Your assignment:
According to the discussion of married women with uncovered hair, which activities may no male perform when such uncovered hair is visible to him?

Document text:
^^^^^^^^

By Rabbi Doniel Neustadt
A discussion of Halachic topics related to the Parsha of the
week. For final rulings, consult your Rav.
MARRIED WOMEN WITH UNCOVERED HAIR
QUESTION: A married female guest at the Shabbos table does not have her hair
covered. May Kiddush be recited in her presence or not?
DISCUSSION: According to Torah law, married women must cover their hair(1)
whenever they are outside their home(2). Although a woman who fails to do so
forfeits her kesubah and should technically be divorced by her husband(3),
many poskim hold that nowadays, when many women erroneously, but sincerely,
believe that they are not required to cover their hair, the husband is not
required to divorce them since it is their ignorance, not their disregard
for the Law, which leads them to sin unwittingly(4).]
Since the hair must be covered, when it is not covered it is considered an
ervah, an uncovered area. No male may recite Kerias Shema, pray, recite a
blessing, or learn Torah when the uncovered hair is visible to him(5).
Accordingly, if such a person happens to be at the Shabbos table, Kiddush
may not be recited.

^^^^^^^^

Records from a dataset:
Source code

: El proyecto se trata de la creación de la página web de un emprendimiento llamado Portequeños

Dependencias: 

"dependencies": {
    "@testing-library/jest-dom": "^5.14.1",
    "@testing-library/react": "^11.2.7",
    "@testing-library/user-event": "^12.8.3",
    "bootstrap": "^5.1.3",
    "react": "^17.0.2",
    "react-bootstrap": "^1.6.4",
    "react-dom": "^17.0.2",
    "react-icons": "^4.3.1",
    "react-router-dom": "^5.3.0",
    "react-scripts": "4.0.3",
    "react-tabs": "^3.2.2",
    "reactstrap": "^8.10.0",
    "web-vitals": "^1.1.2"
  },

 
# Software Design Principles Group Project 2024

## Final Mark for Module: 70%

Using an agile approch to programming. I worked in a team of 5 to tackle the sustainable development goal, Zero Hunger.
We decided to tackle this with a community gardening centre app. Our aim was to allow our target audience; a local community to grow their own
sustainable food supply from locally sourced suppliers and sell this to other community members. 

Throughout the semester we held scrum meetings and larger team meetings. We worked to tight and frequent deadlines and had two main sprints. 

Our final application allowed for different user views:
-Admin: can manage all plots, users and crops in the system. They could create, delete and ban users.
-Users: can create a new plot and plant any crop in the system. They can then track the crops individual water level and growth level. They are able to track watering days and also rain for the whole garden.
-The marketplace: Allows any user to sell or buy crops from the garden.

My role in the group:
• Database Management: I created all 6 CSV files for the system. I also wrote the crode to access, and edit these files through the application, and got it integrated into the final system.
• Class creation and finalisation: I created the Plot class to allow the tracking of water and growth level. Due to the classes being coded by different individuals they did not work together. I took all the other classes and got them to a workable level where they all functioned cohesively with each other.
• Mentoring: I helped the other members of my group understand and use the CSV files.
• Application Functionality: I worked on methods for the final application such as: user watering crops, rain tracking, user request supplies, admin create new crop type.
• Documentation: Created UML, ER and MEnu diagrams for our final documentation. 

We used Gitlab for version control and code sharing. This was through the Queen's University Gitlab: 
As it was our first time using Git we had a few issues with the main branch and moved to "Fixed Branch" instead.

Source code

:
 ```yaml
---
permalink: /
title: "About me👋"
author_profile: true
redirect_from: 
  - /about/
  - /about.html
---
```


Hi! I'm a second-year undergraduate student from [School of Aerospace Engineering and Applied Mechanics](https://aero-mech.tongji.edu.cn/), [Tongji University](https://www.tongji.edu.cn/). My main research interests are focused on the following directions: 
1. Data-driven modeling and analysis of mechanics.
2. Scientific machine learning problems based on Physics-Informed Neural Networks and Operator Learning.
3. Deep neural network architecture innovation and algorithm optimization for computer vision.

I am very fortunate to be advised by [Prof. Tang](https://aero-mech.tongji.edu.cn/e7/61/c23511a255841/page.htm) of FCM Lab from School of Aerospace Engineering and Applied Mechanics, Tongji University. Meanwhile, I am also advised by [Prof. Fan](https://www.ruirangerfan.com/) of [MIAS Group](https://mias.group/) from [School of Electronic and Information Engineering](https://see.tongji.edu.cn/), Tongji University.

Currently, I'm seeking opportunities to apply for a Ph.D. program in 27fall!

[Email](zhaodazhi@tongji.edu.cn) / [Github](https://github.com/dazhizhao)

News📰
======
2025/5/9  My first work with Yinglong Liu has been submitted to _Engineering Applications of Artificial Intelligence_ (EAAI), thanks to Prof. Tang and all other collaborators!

^^^^^^^^

Response for this exercise:
He may not recite Kerias Shema, pray, recite a blessing, or learn Torah.